Everyone makes the “Real World” out to be so scary, but if you’ve made it through several rounds of pledging, all-nighters and tricky social landscapes, you are more than well-prepared to enter it.
But that’s not the real reason you’re so afraid to graduate. If it was merely about being able to survive outside of a college campus, well then people have obviously underestimated your impressive livelihood abroad.
No, you’re scared of change. Of not waking up to all your friends and recaps and crushed beer cans. Of not having the consistency of grades to keep you on track. Of what will happen when your boyfriend accepts his new job.
It’s okay. Millions of people just like you have had those same fears (conveniently listed below) and look how well we’re doing! We have paying jobs that now warrant taking “Intro to Witchcraft 101”! You’ll be just fine.
Here are the REAL reasons why you don’t want to graduate:
1. Built-in dating pool
In college, you can go out to any fairly non-sketchy bar and the chances that you’ll leave with someone smart and/or disease-free are typically in your favor.
In the real world, you first need to make sure they aren’t Dexter before even taking a sip of the drink he buys you. We know you’re scared of uttering the sentence, “There are no good single guys here.”
Goodbye meeting charming randos at your open-house St. Patty’s Day Party and welcome to your new dating pool: Trader Joe’s and The Office Building Elevator.

> REQUIRED TASKS:
1: Based on the piece about fearing graduation, decide whether each statement below agrees with it. Answer yes or no for each, and quote the words from the text that decide it.
(a) The text says the real reason for fearing graduation is doubt about surviving outside a college campus.
(b) The text names Trader Joe's as part of the new dating pool after college.
(c) The text claims that the odds of leaving a college bar with someone smart are usually against you.
2: Extend the piece about fearing graduation, starting right after its last sentence and keeping its tone.

> MATERIAL SUPPLIED:
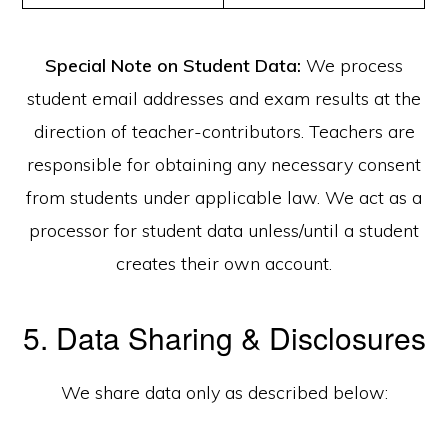
Special Note on Student Data:
We process
student email addresses and exam results at the
direction of teacher-contributors. Teachers are
responsible for obtaining any necessary consent
from students under applicable law. We act as a
processor for student data unless/until a student
creates their own account.
5. Data Sharing & Disclosures
We share data only as described below:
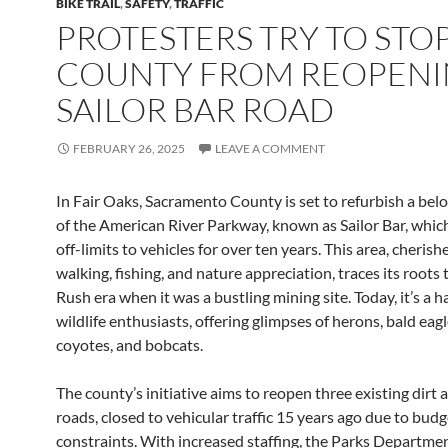
BIKE TRAIL
,
SAFETY
,
TRAFFIC
PROTESTERS TRY TO STO
COUNTY FROM REOPEN
SAILOR BAR ROAD
FEBRUARY 26, 2025
LEAVE A COMMENT
In Fair Oaks, Sacramento County is set to refurbish a bel
of the American River Parkway, known as Sailor Bar, whic
off-limits to vehicles for over ten years. This area, cherish
walking, fishing, and nature appreciation, traces its roots
Rush era when it was a bustling mining site. Today, it’s a h
wildlife enthusiasts, offering glimpses of herons, bald eagl
coyotes, and bobcats.
The county’s initiative aims to reopen three existing dirt 
roads, closed to vehicular traffic 15 years ago due to budg
constraints. With increased staffing, the Parks Departmen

> TASK ANSWERS:
1:
(a) No: "No, you’re scared of change."
(b) Yes: "welcome to your new dating pool: Trader Joe’s and The Office Building Elevator."
(c) No: "the chances that you’ll leave with someone smart and/or disease-free are typically in your favor."

2:
2. Parents bankroll your lifestyle
You know what I never understood? The more physical freedom we have from our parents, the more financial backing they give us. Once you rejoin them in the nest, not only do they cut you off for good, but you also have to face them every day. It’s the ultimate punishment.
Quick, use their card to stock up on toilet paper and water now because you aren’t going to want to spend your own money on it when you move out.
3. Drinking, drinking, binge drinking and drinking
You can drink every night of the week and no one thinks you’re an alcoholic. Wait, you can AFFORD to drink every night of the week?
4. Bestie Separation Anxiety
In college, if you don’t already live with your friends, you’re at least spending 87 percent of your day with them.
Post-graduation, it’s incredibly difficult to remain close with your immediate friends, let alone your entire pledge class. Getting ready on a Friday night is going to become exponentially more difficult now that you’re down three closets and three extra opinions.
5. Learning is fun, too
It feels really good to be super smart and intellectually stimulated all the time. Earning a high mark is a rewarding part of your education. In life, you don’t have grades to measure your levels of success.
You have to rely on your own self-motivation to propel you forward. Plus, you get to be your own boss.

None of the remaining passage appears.